We see repeated stories of His people getting off track. We see them rescued from their aggressive pagan neighbors time and time again. We see the southern kingdom of Judah being saved from the Assyrians, and even though conquered by Babylon, redeemed under the Persians. In Persia, we see Esther redeem her people from the evil plotting of Haman. In other Jewish records, we see God using the Maccabees to rescue His people from the attempts to force them into idolatry. We see them waiting for redemption from the Romans--not realizing that God was less concerned about politics than hearts. We see Jesus reaching out to people, offering each one of us redemption from the sin and cares of our lives.
The concept of "redemption" involves something that is owned or owed. Leviticus 25 tells the people that even though God led them to a promised land, they do not own it: it is God's. They can use it, but not sell it--all they can sell is the use, like the ground leases that some Native Americans offer on their tribal lands.

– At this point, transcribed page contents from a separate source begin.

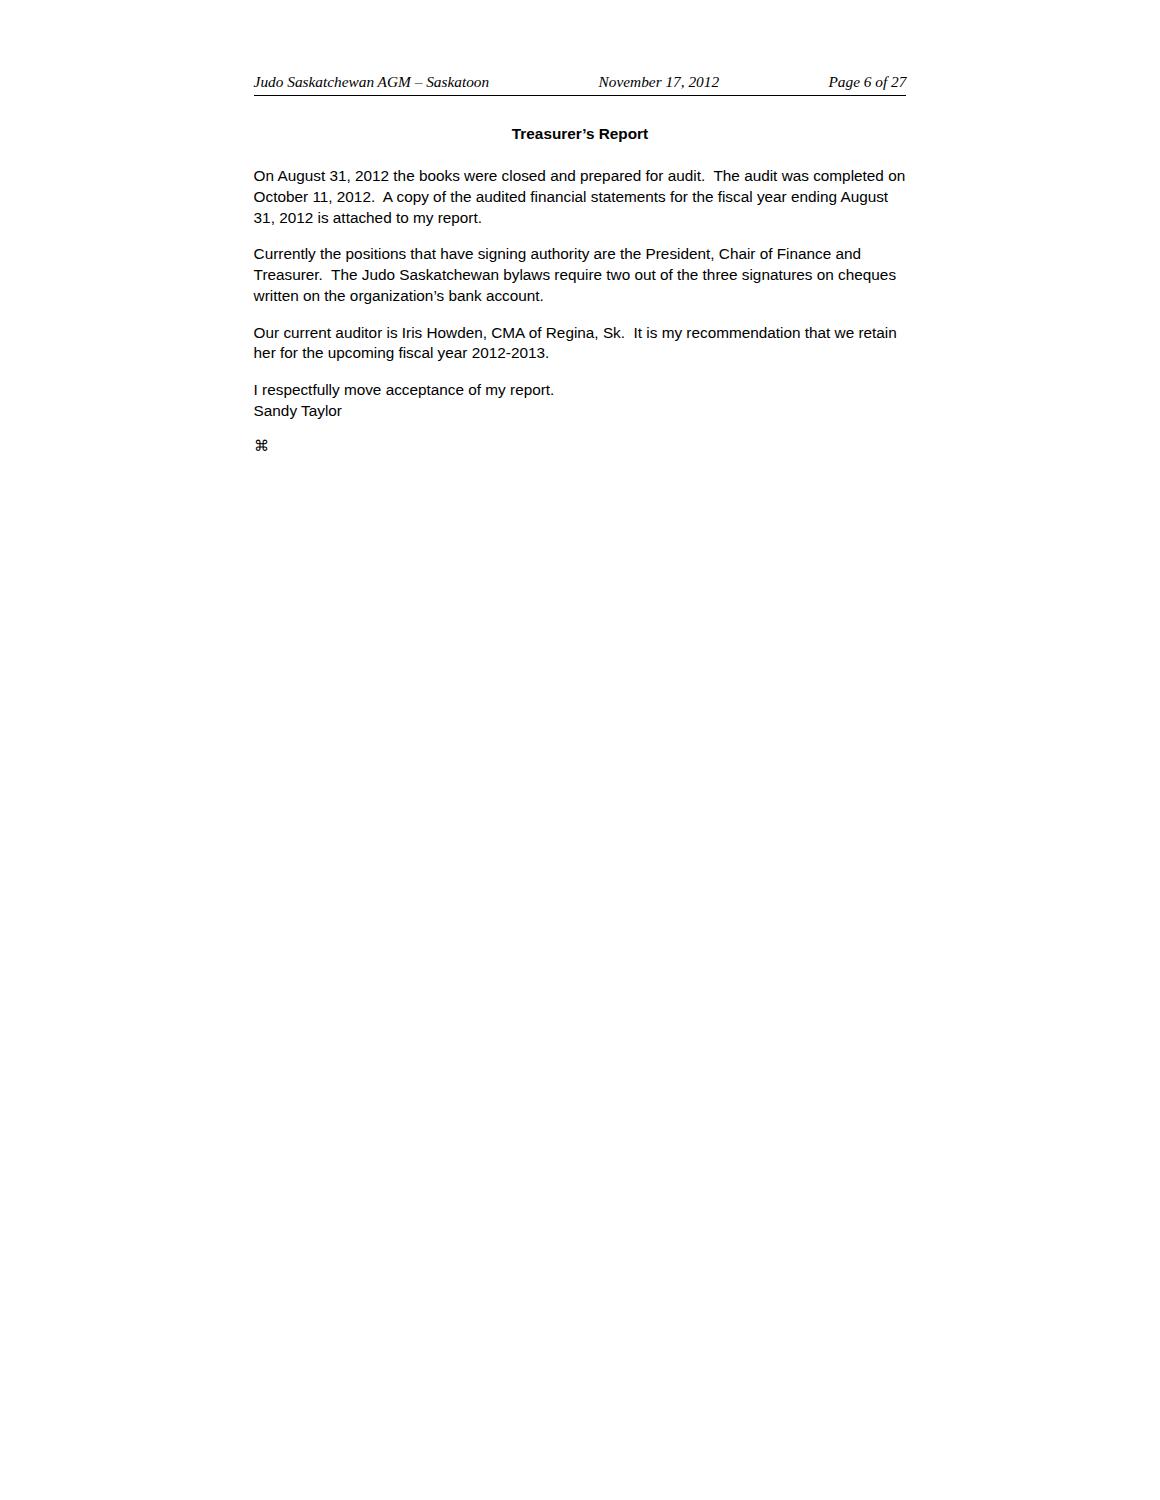Judo Saskatchewan AGM – Saskatoon November 17, 2012 Page 6 of 27
Treasurer’s Report
On August 31, 2012 the books were closed and prepared for audit. The audit was completed on October 11, 2012. A copy of the audited financial statements for the fiscal year ending August 31, 2012 is attached to my report.
Currently the positions that have signing authority are the President, Chair of Finance and Treasurer. The Judo Saskatchewan bylaws require two out of the three signatures on cheques written on the organization’s bank account.
Our current auditor is Iris Howden, CMA of Regina, Sk. It is my recommendation that we retain her for the upcoming fiscal year 2012-2013.
I respectfully move acceptance of my report.
Sandy Taylor
⌘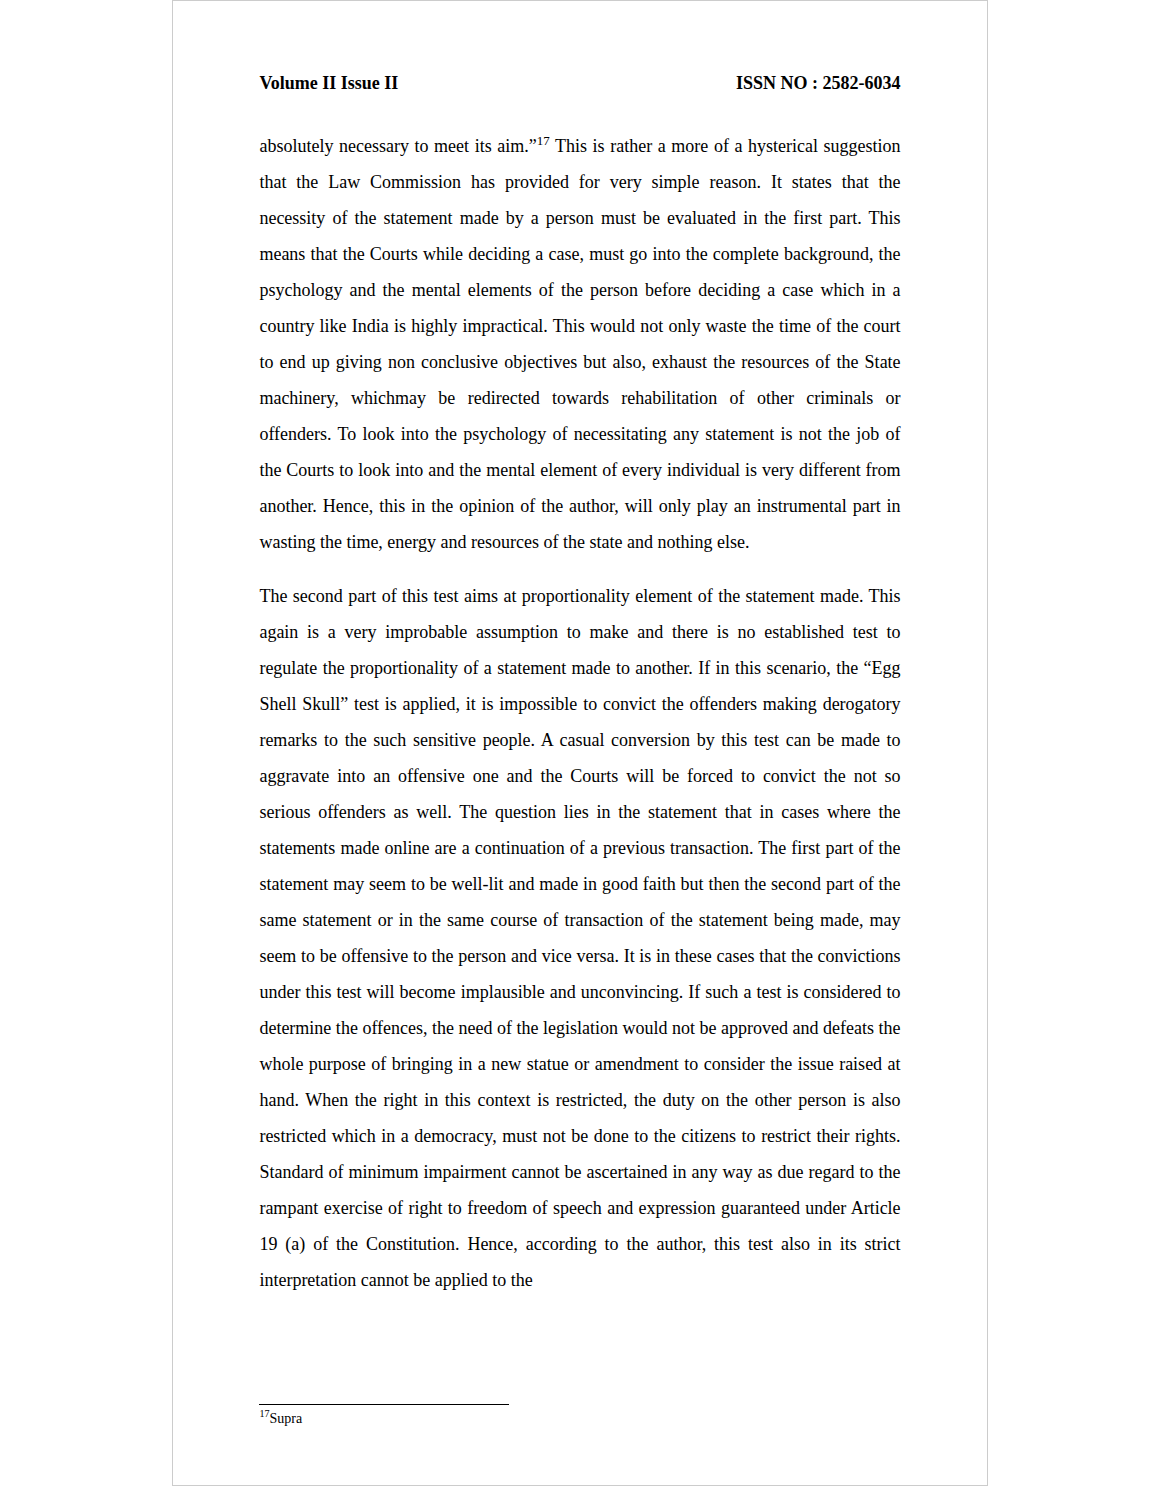Volume II Issue II ISSN NO : 2582-6034
absolutely necessary to meet its aim.”17 This is rather a more of a hysterical suggestion that the Law Commission has provided for very simple reason. It states that the necessity of the statement made by a person must be evaluated in the first part. This means that the Courts while deciding a case, must go into the complete background, the psychology and the mental elements of the person before deciding a case which in a country like India is highly impractical. This would not only waste the time of the court to end up giving non conclusive objectives but also, exhaust the resources of the State machinery, whichmay be redirected towards rehabilitation of other criminals or offenders. To look into the psychology of necessitating any statement is not the job of the Courts to look into and the mental element of every individual is very different from another. Hence, this in the opinion of the author, will only play an instrumental part in wasting the time, energy and resources of the state and nothing else.
The second part of this test aims at proportionality element of the statement made. This again is a very improbable assumption to make and there is no established test to regulate the proportionality of a statement made to another. If in this scenario, the “Egg Shell Skull” test is applied, it is impossible to convict the offenders making derogatory remarks to the such sensitive people. A casual conversion by this test can be made to aggravate into an offensive one and the Courts will be forced to convict the not so serious offenders as well. The question lies in the statement that in cases where the statements made online are a continuation of a previous transaction. The first part of the statement may seem to be well-lit and made in good faith but then the second part of the same statement or in the same course of transaction of the statement being made, may seem to be offensive to the person and vice versa. It is in these cases that the convictions under this test will become implausible and unconvincing. If such a test is considered to determine the offences, the need of the legislation would not be approved and defeats the whole purpose of bringing in a new statue or amendment to consider the issue raised at hand. When the right in this context is restricted, the duty on the other person is also restricted which in a democracy, must not be done to the citizens to restrict their rights. Standard of minimum impairment cannot be ascertained in any way as due regard to the rampant exercise of right to freedom of speech and expression guaranteed under Article 19 (a) of the Constitution. Hence, according to the author, this test also in its strict interpretation cannot be applied to the
17Supra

His people could not be made slaves; they could be servants but there was always a right of redemption.
God owns us--when we recognize this, He will redeem us and adopt us into the family we were created for. We tend to put ourselves and each other into cages we cannot find our way out of--but He can open them up and bring us out into His freedom. However, one of the saddest stories in the Exodus is when the Israelites who had been raised in slavery looked back and yearned for the security of captivity. The freedom of the desert was harsh! They were like a caged animal who is afraid of the outside, and paces back and forth inside an open gate. Captivity is mental, as well as physical, and not always recognized. But the freedom God offers is not anarchy, the other extreme, but freedom within His safe boundaries.